In the past month, we have had two currency disasters in two different countries. Both were arguably aimed at preventing contraband “mafias” and black money hoarders who have evaded paying tax for years. But the end result has been an absolute disaster that could have long term repurcussions.

In November, India, primarily a cash economy, fell into chaos when the Prime Minister Modi, while trimming his beard in the morning, decided to pull 500 and 1000 rupee notes from circulation. Unfortunately, someone (Finance Minister – Arun Jaitley) forgot to tell Mr. Modi  that these two denominations make up 90 percent of all the cash in circulation by value.  Mayhem ensued as crowds started mobbing banks who ran out of currency to exchange, ATM machines broke down and businesses ground to a halt as workers went unpaid. Even as those with access to credit cards and electronic payments (the wealthy) continued to thrive, many of whom do not have bank accounts or alternative forms of payment (the poor) suffered.

Last week, Venezuela, racing against the clock to prevent economic collapse, pulled its largest bill – 100 bolivar, worth less than 1 cent, from circulation, prompting customers to arrive at banks in trucks and carts filled with 100 bolivar bills.  Not surprisingly, the ill thought out plan to prevent contraband ended up favoring the very people that Venezuelan government hoped to cull out. While the rich have been able pay up to exchange bolivars for US dollars, the middle class and poor are left standing at the bank for hours, not to mention their inability to buy groceries and other consumer goods. The Maduro’s government itself appears to have resigned to bartering. Uruguay hinted at paying Venezuela in beef for some of the Venezuelan oil it buys and the prime minister of Trinidad and Tobago offered to exchange toilet paper for Venezuelan oil.
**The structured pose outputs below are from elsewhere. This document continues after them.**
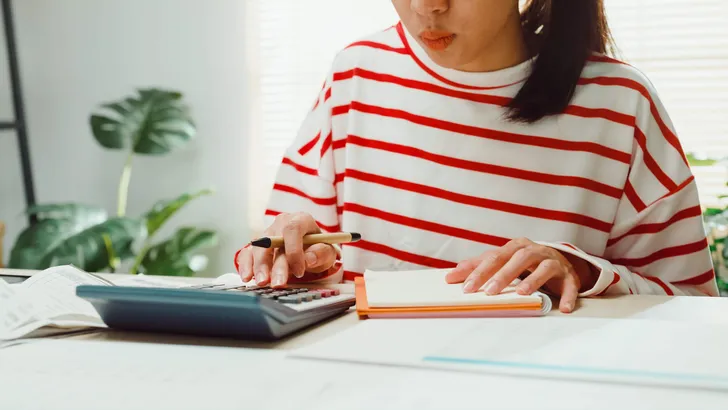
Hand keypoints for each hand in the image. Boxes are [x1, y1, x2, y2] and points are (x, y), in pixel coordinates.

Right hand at [236, 212, 337, 287]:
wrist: (309, 250)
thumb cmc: (317, 249)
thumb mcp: (327, 251)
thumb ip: (322, 253)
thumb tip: (309, 258)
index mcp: (300, 220)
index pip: (292, 229)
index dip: (294, 250)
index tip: (300, 272)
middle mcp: (281, 223)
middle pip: (272, 241)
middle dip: (276, 265)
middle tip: (279, 283)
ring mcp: (267, 234)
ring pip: (258, 248)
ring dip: (259, 267)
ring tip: (262, 283)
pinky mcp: (256, 246)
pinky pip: (247, 253)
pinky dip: (246, 265)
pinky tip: (247, 278)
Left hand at [445, 238, 596, 312]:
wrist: (559, 260)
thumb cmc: (523, 262)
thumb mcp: (501, 261)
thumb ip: (477, 267)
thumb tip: (449, 276)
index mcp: (515, 247)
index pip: (495, 257)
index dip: (480, 272)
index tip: (466, 287)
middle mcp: (535, 250)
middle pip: (518, 259)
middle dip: (503, 275)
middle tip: (489, 292)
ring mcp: (553, 261)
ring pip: (543, 267)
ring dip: (533, 281)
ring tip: (522, 294)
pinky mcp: (569, 276)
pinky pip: (570, 285)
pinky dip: (568, 296)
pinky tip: (564, 308)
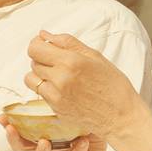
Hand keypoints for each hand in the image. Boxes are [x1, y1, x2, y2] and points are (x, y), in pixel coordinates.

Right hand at [0, 119, 110, 150]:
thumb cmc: (90, 146)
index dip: (13, 122)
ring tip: (42, 141)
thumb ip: (78, 111)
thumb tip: (76, 92)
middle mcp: (48, 149)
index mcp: (47, 136)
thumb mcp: (85, 124)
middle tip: (9, 128)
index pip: (26, 128)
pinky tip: (83, 142)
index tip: (3, 115)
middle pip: (24, 146)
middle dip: (14, 137)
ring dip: (40, 150)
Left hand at [24, 31, 150, 149]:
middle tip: (59, 61)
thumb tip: (44, 34)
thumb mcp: (95, 56)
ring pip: (31, 78)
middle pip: (33, 62)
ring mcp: (55, 96)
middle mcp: (60, 78)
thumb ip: (67, 42)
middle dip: (42, 58)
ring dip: (40, 74)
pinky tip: (62, 88)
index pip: (35, 48)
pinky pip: (39, 93)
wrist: (121, 116)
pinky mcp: (55, 109)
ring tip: (58, 75)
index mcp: (71, 61)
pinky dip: (46, 88)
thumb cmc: (113, 84)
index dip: (37, 44)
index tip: (44, 44)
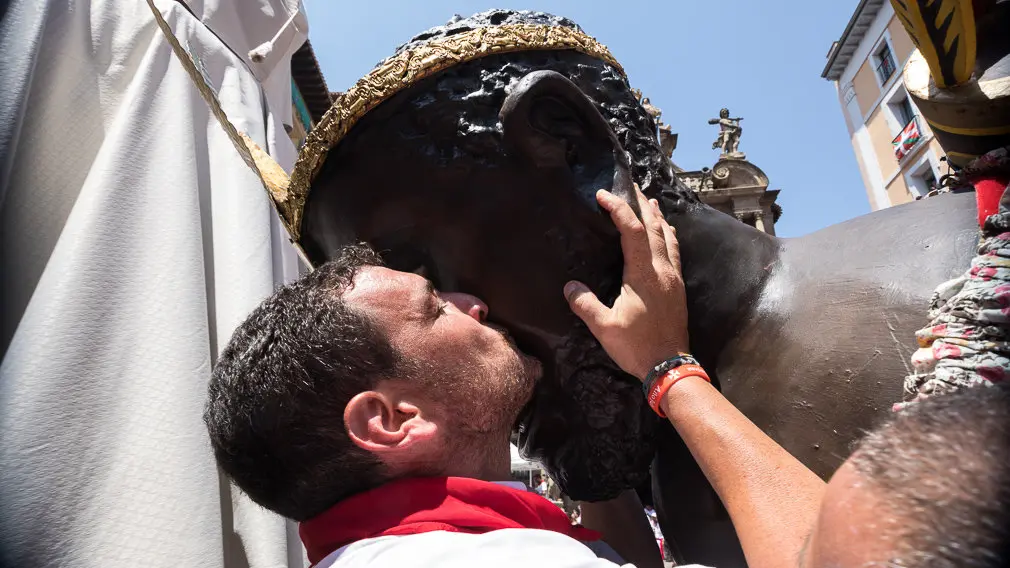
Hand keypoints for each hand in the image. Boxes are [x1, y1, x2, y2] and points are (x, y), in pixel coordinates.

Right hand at [564, 187, 688, 380]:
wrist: (670, 366)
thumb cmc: (637, 345)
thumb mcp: (604, 327)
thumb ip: (585, 304)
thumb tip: (570, 287)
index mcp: (643, 274)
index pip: (631, 231)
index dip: (618, 210)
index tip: (603, 195)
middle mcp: (662, 269)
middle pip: (654, 227)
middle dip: (642, 205)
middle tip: (632, 187)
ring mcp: (673, 278)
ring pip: (668, 238)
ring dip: (658, 218)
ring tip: (651, 203)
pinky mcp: (678, 287)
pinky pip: (674, 251)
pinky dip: (667, 236)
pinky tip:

This is not the first time that entire nations have suffered through poorly thought out actions that have resulted in a currency crisis. In 2009, North Korea, in an attempt to strengthen and stabilize the national currency, took on the task of replacing old banknotes but did not have enough new notes  printed and almost immediately wiped out the private sector. The two “Einsteins” who were responsible for enforcement of bank note exchange program were executed in front of a specially invited audience.

Even more bizzare was the redenomination of the kyat ordered by Burmese dictator Ne Win in 1987. Obsessed with the magical properties of the number nine, Ne Win declared Burma’s existing banknotes invalid, replacing them with 45 kyat and 90 kyat notes – denominations divisible by nine. While there is no evidence of anything magical occurring after the exchange, it did wipe out the population’s accumulated savings.

Future Wealth’s View
In all the cases, the common denominator is dysfunctional leadership. The impact of these disasters will be visible to investors in company results and economic growth figures. US companies that have exposure to Venezuelan markets i.e Coca-Cola, Oracle, Ford, IBM among others will have to take massive currency related losses. GDP growth in India will take a hit as economy slowly attempts to regain some semblance of normality impacting foreign companies with meaningful exposure to Indian markets. At Future Wealth, we have cautioned against investing in emerging markets in past articles and the currency mess does not give us any reason to look favorably at emerging markets near term.